Banjir Bandang Kota Batu, Mitologi Jawa, dan Penanda yang Kita Lupakan
Dalam perhitungan agraris masyarakat Jawa, disebut ada waktu terbaik menanam tanaman keras dan memanennya. Namun, pertanda ini diabaikan dan berakhir pada bencana banjir di Batu, Jumat lalu.
Oleh
DAHLIA IRAWATI
·5 menit baca
Setiap bencana selalu membawa pesan. Begitu pun banjir bandang di Kota Batu, Jawa Timur, secara simbolik bencana itu mencerminkan apa yang kamu tanam, itu yang akan kamu panen.
Banjir bandang di Kota Batu beberapa waktu lalu menyisakan duka dan trauma. Sejumlah orang meninggal, bangunan, lahan, dan banyak benda tersapu dengan ganas. Pernahkah terlintas di benak, bagaimana material sebesar itu bisa muncul? Padahal, sumber air di sana, Sumber Brantas, biasanya mengalir dengan normal.

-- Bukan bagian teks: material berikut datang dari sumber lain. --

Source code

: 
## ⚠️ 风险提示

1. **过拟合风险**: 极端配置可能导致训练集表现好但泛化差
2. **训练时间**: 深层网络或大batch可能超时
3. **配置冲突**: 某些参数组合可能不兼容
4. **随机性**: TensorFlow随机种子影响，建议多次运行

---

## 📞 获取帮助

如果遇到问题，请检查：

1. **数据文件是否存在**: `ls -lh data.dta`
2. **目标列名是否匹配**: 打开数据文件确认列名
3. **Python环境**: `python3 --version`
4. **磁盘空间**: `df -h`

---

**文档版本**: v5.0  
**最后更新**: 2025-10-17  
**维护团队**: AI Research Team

Akademisi dan pihak berwenang memprediksi bahwa banjir bandang sebesar itu adalah karena terjadi bendung air alami, yang kemudian jebol dan terbawa hingga permukiman warga. Saking besarnya material banjir, peristiwa itu juga dirasakan ratusan warga Kabupaten dan Kota Malang.
Air bah dengan debit minimum seperempat juta meter kubik itu merangsek masuk ke jalur utama Sungai Brantas dan menggenangi rumah-rumah yang dilewati. Benda-benda berharga rusak, bahkan sirna terbawa banjir.
Sungai Brantas adalah sungai terpanjang di Jawa Timur dengan panjang mencapai 320 kilometer. Daerah aliran sungainya seluas sekitar 12.000 km persegi. Sungai Brantas bermata air di Desa Sumber Brantas (Kota Batu) sehingga Kota Batu disebut sebagai hulu Brantas.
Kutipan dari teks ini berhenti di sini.